Nego ti je vrlo blizu ova rijeè, u ustima tvojima i u srcu tvojem, da bi je tvorio.
15 Zie, ik heb u heden leven en geluk, dood en ongeluk voorgehouden.
Gle, iznesoh danas preda te život i dobro, smrt i zlo.
16 Zo gij luistert naar de geboden van Jahweh, uw God, die ik u heden geef, zo gij Jahweh, uw God, bemint, zijn wegen bewandelt en zijn geboden, bepalingen en voorschriften onderhoudt, dan zult gij leven, en talrijk worden, en zal Jahweh, uw God, u zegenen in het land, dat gij thans in bezit gaat nemen.
Jer ti zapovijedam danas da ljubiš Gospoda Boga svojega hodeæi putovima njegovijem i držeæi zapovijesti njegove i uredbe njegove i zakone njegove, da bi živ bio i umnožio se, i da bi te blagoslovio Gospod Bog tvoj u zemlji u koju ideš da je naslijediš.
17 Zo gij echter uw hart afwendt en niet wilt luisteren, zo gij u laat verleiden, om vreemde goden te aanbidden en te dienen,
Ako li se odvrati srce tvoje i ne uzaslušaš, nego zastraniš da se klanjaš drugim bogovima i njima služiš,
18 dan kondig ik u heden aan, dat gij geheel te gronde zult gaan, en gij niet lang zult blijven in het land, dat gij aan de overkant van de Jordaan in bezit gaat nemen.
Javljam vam danas da æete zaista propasti, niti æete produljiti dana svojih na zemlji, u koju ideš preko Jordana da je naslijediš.
19 Ik roep heden plechtig hemel en aarde tegen u tot getuigen, dat ik u leven en dood, zegen en vloek heb voorgehouden!
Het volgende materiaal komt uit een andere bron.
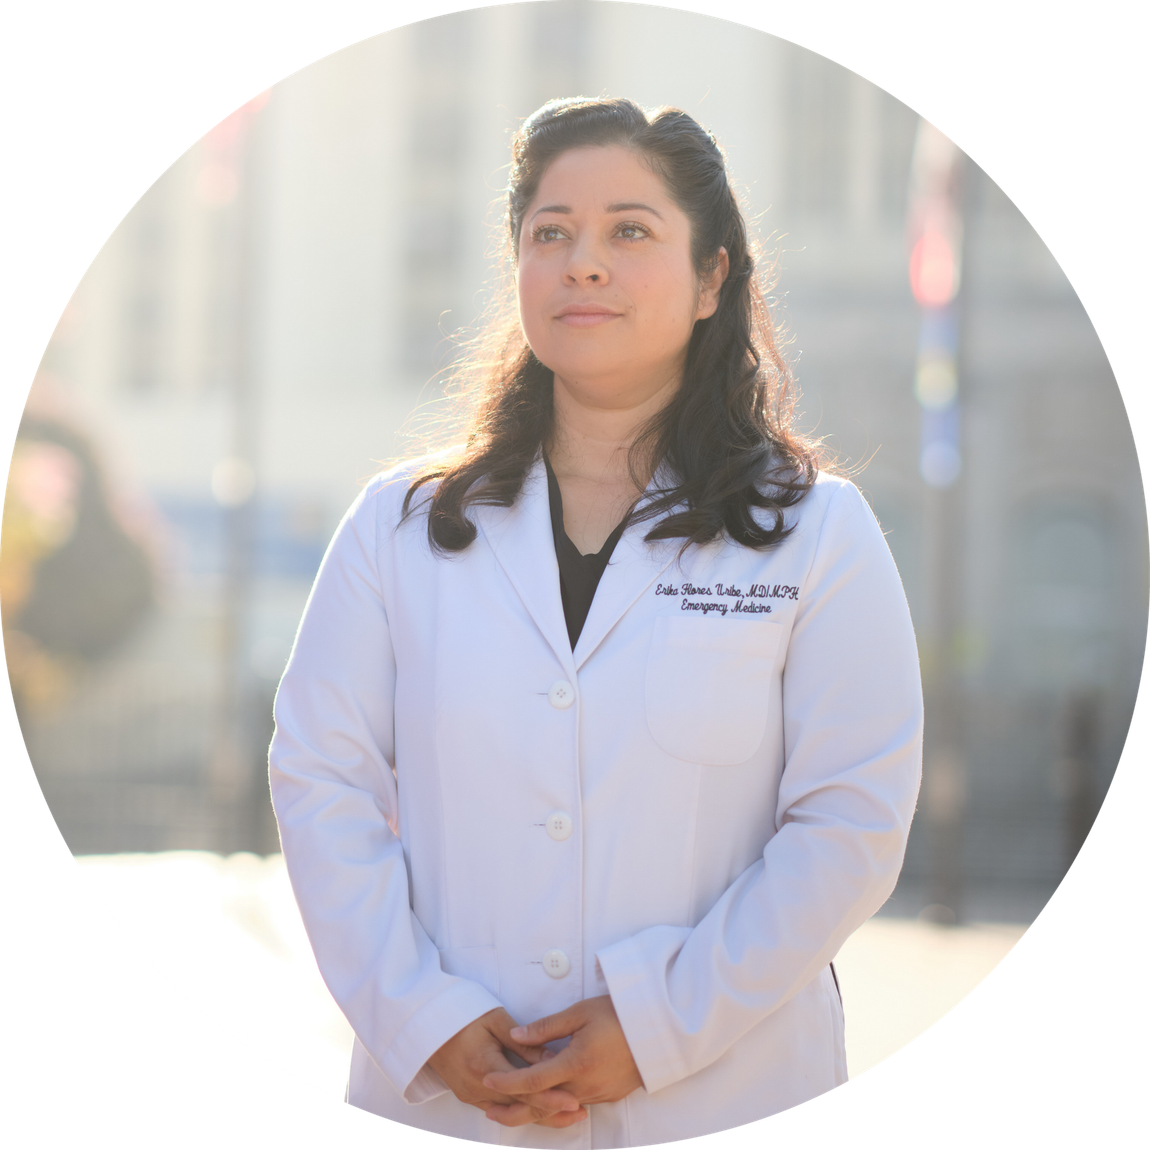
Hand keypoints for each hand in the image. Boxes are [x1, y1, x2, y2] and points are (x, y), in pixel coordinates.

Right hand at [426, 1008, 587, 1127]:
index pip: (525, 1089)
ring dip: (539, 1115)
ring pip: (512, 1114)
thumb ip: (524, 1043)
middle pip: (521, 1108)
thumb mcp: (495, 1020)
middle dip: (552, 1112)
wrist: (426, 1022)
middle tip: (581, 1111)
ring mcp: (471, 1096)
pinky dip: (522, 1111)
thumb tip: (552, 1059)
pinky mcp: (468, 1097)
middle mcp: (478, 1088)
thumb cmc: (463, 1013)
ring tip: (568, 1115)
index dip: (552, 1097)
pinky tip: (540, 1110)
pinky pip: (500, 1110)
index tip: (576, 1100)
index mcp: (485, 1066)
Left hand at [481, 996, 643, 1120]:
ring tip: (511, 1105)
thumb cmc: (618, 1014)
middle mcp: (584, 1087)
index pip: (532, 1081)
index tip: (486, 1081)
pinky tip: (547, 1099)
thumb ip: (546, 1028)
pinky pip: (576, 1105)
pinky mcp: (609, 1097)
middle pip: (541, 1104)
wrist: (658, 1028)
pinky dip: (557, 1105)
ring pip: (558, 1108)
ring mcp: (598, 1095)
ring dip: (534, 1107)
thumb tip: (515, 1036)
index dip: (506, 1083)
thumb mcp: (580, 1013)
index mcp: (574, 1065)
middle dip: (513, 1107)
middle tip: (489, 1107)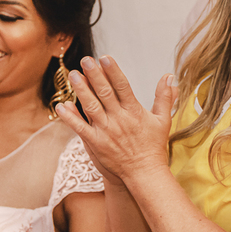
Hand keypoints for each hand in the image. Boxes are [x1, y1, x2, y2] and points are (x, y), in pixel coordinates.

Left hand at [54, 56, 176, 183]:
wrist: (144, 173)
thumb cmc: (153, 146)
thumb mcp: (163, 120)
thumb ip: (165, 97)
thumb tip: (169, 76)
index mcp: (134, 112)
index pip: (122, 86)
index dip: (113, 71)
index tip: (105, 57)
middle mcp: (119, 119)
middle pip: (105, 93)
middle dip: (94, 75)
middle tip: (85, 60)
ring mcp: (106, 131)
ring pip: (91, 107)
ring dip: (81, 91)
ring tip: (73, 75)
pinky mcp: (96, 143)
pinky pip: (80, 128)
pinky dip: (70, 117)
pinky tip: (61, 106)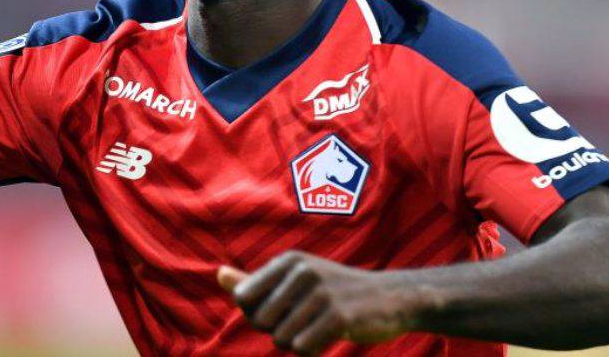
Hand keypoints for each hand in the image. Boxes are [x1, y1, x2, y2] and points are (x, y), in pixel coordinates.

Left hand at [218, 251, 409, 354]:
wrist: (389, 299)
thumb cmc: (334, 292)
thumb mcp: (295, 278)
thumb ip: (255, 281)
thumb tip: (219, 275)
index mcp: (288, 260)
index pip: (243, 299)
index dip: (258, 314)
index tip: (284, 309)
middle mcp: (302, 271)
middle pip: (260, 321)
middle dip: (278, 331)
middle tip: (306, 320)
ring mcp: (321, 292)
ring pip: (281, 339)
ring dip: (298, 342)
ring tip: (320, 326)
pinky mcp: (338, 316)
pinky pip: (302, 349)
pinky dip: (312, 351)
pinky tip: (330, 336)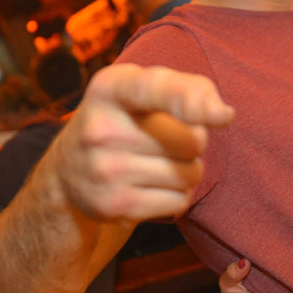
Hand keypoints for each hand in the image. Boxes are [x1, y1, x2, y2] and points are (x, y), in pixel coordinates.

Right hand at [55, 64, 233, 222]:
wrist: (67, 171)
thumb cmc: (124, 119)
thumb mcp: (142, 89)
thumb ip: (188, 87)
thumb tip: (224, 114)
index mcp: (110, 88)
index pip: (152, 89)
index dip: (188, 99)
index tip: (221, 114)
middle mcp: (102, 128)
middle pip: (191, 140)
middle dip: (193, 141)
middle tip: (167, 139)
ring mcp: (105, 170)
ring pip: (189, 173)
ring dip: (187, 170)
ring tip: (159, 162)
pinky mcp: (114, 205)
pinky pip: (178, 201)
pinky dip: (176, 195)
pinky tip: (153, 185)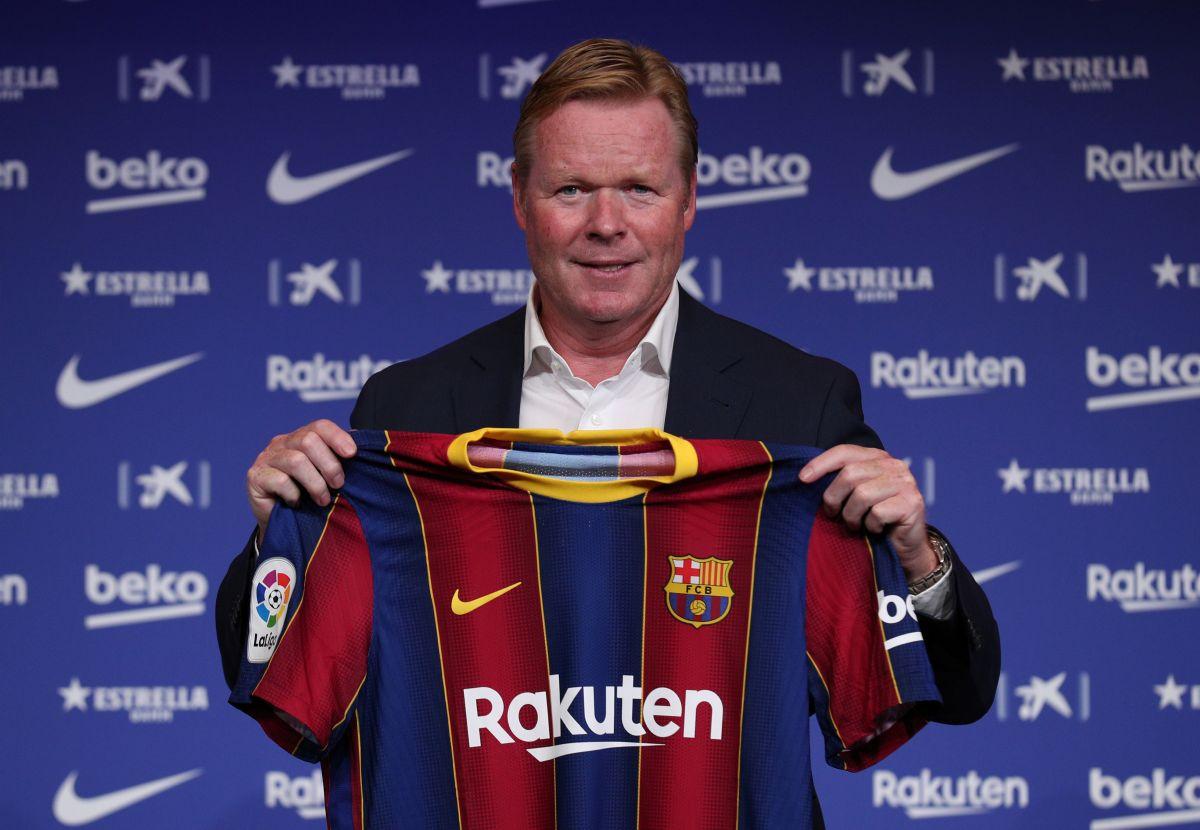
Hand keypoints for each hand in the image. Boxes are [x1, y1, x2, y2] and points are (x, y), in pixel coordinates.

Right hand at [246, 419, 356, 537]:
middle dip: (329, 465)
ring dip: (315, 483)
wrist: (280, 521)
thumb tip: (365, 451)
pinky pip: (279, 480)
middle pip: (309, 440)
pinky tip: (297, 503)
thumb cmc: (307, 496)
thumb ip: (339, 461)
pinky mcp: (255, 476)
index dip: (338, 437)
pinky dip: (293, 494)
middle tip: (338, 484)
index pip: (320, 426)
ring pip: (296, 461)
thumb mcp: (325, 476)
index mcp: (301, 438)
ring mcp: (266, 458)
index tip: (352, 454)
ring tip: (323, 499)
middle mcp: (282, 443)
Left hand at [799, 445, 936, 581]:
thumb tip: (805, 478)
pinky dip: (870, 526)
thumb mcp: (854, 496)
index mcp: (878, 457)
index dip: (821, 463)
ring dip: (851, 516)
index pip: (845, 452)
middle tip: (832, 514)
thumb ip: (841, 482)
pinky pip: (877, 513)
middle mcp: (894, 465)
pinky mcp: (912, 502)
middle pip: (850, 473)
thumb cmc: (874, 520)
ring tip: (854, 525)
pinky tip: (875, 530)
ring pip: (862, 494)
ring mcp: (906, 482)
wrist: (905, 546)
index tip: (802, 479)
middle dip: (834, 497)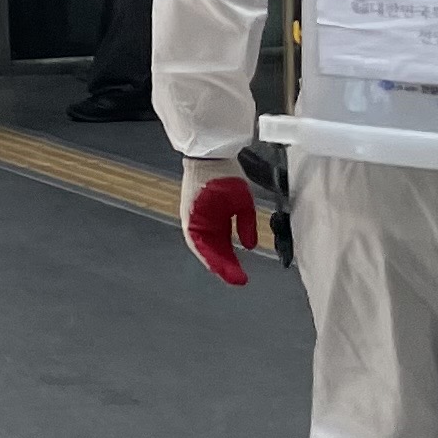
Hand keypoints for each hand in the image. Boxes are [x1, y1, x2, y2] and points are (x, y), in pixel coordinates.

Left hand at [179, 166, 260, 285]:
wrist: (211, 157)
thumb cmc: (227, 175)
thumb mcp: (243, 204)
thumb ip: (246, 226)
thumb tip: (249, 246)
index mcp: (217, 220)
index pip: (224, 246)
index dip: (232, 262)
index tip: (241, 277)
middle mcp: (204, 223)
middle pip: (214, 250)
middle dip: (225, 267)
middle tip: (238, 281)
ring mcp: (195, 220)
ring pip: (204, 248)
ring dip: (215, 262)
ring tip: (229, 275)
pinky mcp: (188, 216)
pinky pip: (194, 238)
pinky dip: (203, 251)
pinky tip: (213, 261)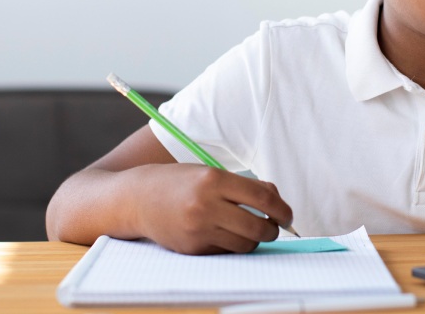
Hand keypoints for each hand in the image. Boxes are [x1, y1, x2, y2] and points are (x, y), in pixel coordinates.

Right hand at [129, 163, 292, 254]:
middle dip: (273, 230)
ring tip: (249, 229)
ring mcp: (198, 229)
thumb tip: (277, 202)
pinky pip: (226, 252)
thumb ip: (244, 186)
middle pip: (258, 227)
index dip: (282, 209)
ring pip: (245, 244)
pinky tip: (224, 234)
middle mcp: (206, 205)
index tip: (288, 215)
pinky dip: (232, 245)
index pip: (263, 197)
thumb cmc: (180, 183)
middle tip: (274, 227)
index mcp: (214, 179)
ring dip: (254, 239)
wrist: (136, 199)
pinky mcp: (192, 248)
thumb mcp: (210, 173)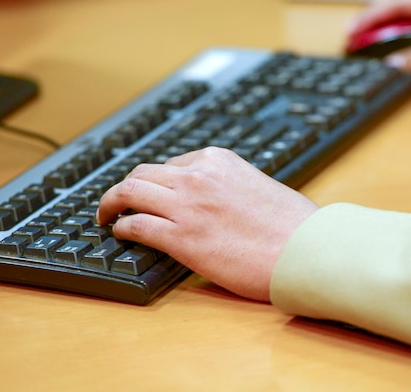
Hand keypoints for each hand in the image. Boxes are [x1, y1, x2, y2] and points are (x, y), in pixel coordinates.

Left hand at [96, 147, 318, 301]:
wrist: (306, 251)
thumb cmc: (293, 225)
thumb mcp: (258, 185)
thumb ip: (229, 185)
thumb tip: (213, 198)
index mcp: (218, 160)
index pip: (170, 164)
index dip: (155, 181)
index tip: (149, 193)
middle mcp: (197, 177)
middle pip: (141, 173)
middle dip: (125, 187)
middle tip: (116, 201)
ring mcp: (187, 206)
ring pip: (129, 192)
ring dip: (110, 202)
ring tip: (104, 215)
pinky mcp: (182, 238)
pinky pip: (135, 225)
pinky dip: (120, 226)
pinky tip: (119, 233)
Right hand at [348, 0, 410, 85]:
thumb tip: (395, 64)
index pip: (402, 2)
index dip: (372, 17)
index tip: (352, 32)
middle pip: (404, 0)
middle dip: (375, 17)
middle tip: (353, 35)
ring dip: (390, 22)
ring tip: (369, 38)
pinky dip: (407, 27)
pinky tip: (400, 40)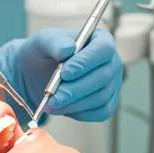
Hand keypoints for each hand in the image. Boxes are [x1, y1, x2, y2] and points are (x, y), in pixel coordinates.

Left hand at [0, 28, 122, 121]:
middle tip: (53, 98)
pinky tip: (62, 108)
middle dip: (75, 90)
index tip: (65, 73)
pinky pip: (99, 112)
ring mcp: (113, 84)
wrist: (40, 72)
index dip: (85, 62)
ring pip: (100, 98)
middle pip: (102, 77)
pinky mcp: (108, 104)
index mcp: (101, 40)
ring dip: (74, 104)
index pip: (103, 49)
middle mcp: (112, 62)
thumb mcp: (44, 41)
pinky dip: (79, 112)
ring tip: (51, 105)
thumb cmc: (46, 52)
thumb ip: (54, 42)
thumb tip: (67, 49)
Kies dus het leven, opdat gij en uw kroost het leven moogt hebben,
Svjedoèim vam danas nebom i zemljom, da sam stavio pred vas život i smrt, blagoslov i prokletstvo; zato izberi život, da budeš živ ti i sjeme tvoje,
20 door Jahweh, uw God, te beminnen, Hem te gehoorzamen, aan Hem u te hechten. Want daarvan hangt uw leven af en uw lang verblijf in het land, dat Jahweh onder ede beloofd heeft, aan uw vaderen, aan Abraham, Isaäk en Jakob te geven.
Ljubeæi Gospoda Boga svojega, slušajuæi glas njegov i držeæi se njega; jer je on život tvoj i duljina dana tvojih; da bi nastavao na zemlji, za koju se zakleo Gospod ocima tvojim, Avramu, Isaku i Jakovu, da æe im je dati.